- _TEXT_
Drain responses on completion for TransportNodesAction by ywangd · Pull Request #130303 · elastic/elasticsearch

ywangd · 2025-06-30T06:26:51Z

This PR ensures the node responses are copied and drained exclusively in onCompletion so that they do not get concurrently modified by cancellation.

Resolves: #128852

This PR ensures the node responses are copied and drained exclusively in onCompletion so that they do not get concurrently modified by cancellation. Resolves: elastic#128852

elasticsearchmachine · 2025-06-30T06:27:17Z

Hi @ywangd, I've created a changelog YAML for you.

elasticsearchmachine · 2025-06-30T06:27:18Z

Pinging @elastic/es-distributed-coordination (Team:Distributed Coordination)

server/src/main/java/org/elasticsearch/action/support/nodes/TransportNodesAction.java

DaveCTurner · 2025-06-30T07:05:08Z

server/src/test/java/org/elasticsearch/action/support/nodes/TransportNodesActionTests.java

+            ) {
+                final var waited = new AtomicBoolean();
+                for (var response : testNodeResponses) {
+                    if (waited.compareAndSet(false, true)) {


This is kind of a convoluted way to wait on a nonempty list. There's no concurrency here so the compareAndSet is a bit of a sledgehammer. Can we just check testNodeResponses.isEmpty()?

- _GIVEN PROBLEM_
Carry on the pull request thread on draining node responses in TransportNodesAction from where it stops.

A run of records
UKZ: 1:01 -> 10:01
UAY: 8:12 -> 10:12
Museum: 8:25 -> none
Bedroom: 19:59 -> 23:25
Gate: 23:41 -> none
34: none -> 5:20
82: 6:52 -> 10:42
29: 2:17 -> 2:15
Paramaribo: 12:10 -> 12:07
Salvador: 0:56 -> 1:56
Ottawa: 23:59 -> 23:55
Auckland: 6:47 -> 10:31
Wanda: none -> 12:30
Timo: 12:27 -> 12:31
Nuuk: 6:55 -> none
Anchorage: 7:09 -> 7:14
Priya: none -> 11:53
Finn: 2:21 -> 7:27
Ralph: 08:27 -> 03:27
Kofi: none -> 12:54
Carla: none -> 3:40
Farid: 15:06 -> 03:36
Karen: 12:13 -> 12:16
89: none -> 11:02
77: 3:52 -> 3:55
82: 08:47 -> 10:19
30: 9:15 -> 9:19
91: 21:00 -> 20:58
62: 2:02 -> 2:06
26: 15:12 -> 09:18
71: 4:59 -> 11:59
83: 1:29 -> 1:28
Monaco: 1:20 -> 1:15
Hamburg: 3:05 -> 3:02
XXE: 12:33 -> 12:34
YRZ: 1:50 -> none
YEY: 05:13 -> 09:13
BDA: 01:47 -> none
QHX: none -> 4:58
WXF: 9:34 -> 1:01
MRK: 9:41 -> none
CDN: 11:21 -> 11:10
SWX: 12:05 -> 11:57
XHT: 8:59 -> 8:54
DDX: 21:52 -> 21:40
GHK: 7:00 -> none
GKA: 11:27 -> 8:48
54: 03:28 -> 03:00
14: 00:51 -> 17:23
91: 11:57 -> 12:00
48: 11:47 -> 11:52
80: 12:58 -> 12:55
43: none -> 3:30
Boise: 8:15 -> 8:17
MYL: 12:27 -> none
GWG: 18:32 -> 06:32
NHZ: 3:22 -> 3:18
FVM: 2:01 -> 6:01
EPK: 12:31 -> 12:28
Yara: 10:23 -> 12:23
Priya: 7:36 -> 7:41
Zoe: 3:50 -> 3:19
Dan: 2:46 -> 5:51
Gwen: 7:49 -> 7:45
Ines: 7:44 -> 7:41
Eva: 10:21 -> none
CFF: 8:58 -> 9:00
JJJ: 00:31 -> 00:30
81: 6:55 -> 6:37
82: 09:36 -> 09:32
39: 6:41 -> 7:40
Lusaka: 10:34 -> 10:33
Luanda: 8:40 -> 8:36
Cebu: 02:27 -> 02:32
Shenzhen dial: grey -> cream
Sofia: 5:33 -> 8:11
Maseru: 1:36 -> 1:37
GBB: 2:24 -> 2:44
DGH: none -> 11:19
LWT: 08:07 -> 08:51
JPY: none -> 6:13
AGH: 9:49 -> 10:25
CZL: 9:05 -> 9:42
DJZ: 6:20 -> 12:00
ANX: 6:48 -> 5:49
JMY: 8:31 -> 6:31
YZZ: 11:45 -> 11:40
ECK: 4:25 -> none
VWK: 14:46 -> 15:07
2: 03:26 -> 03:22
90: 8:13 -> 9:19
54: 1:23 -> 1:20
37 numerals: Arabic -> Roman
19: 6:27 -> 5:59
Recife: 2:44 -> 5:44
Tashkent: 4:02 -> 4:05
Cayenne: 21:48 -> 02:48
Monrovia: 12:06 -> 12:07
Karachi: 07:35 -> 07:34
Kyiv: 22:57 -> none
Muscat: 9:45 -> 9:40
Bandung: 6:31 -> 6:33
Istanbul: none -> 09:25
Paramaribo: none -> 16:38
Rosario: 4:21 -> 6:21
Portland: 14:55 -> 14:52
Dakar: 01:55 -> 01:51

- _WRITTEN ANSWER_
This is to wait for only the first response. You are right there is no need for AtomicBoolean. I changed it to a primitive boolean variable.

DaveCTurner · 2025-06-30T07:48:34Z

server/src/test/java/org/elasticsearch/action/support/nodes/TransportNodesActionTests.java

+                boolean waited = false;
+                for (var response : testNodeResponses) {
+                    if (waited == false) {
+                        waited = true;
+                        safeAwait(barrier);
+                        safeAwait(barrier);
+                    }
+                }


Can we not just do this?

Suggested change

boolean waited = false;

for (var response : testNodeResponses) {

if (waited == false) {

waited = true;

safeAwait(barrier);

safeAwait(barrier);

}

}

if (testNodeResponses.isEmpty() == false) {

safeAwait(barrier);

safeAwait(barrier);

}

Indeed can we not assert that testNodeResponses is nonempty in this test?

The for-loop is to reproduce the ConcurrentModificationException reported in #128852. The test always passes without it.

I see, could you add a comment to that effect or else this'll get "tidied up"

Comment added in fdf0b22

DaveCTurner · 2025-06-30T07:49:46Z

server/src/main/java/org/elasticsearch/action/support/nodes/TransportNodesAction.java

+                        assert task instanceof CancellableTask : "expect CancellableTask, but got: " + task;
+                        final var cancellableTask = (CancellableTask) task;
+                        assert cancellableTask.isCancelled();
+                        throw new TaskCancelledException("task cancelled [" + cancellableTask.getReasonCancelled() + "]");


getReasonCancelled is racy according to its Javadocs: "May also be null if the task was just cancelled since we don't set the reason and the cancellation flag atomically." You need to use notifyIfCancelled to get the right behaviour here.

Thanks. Pushed 3d07261. Please let me know if it has used the right listener.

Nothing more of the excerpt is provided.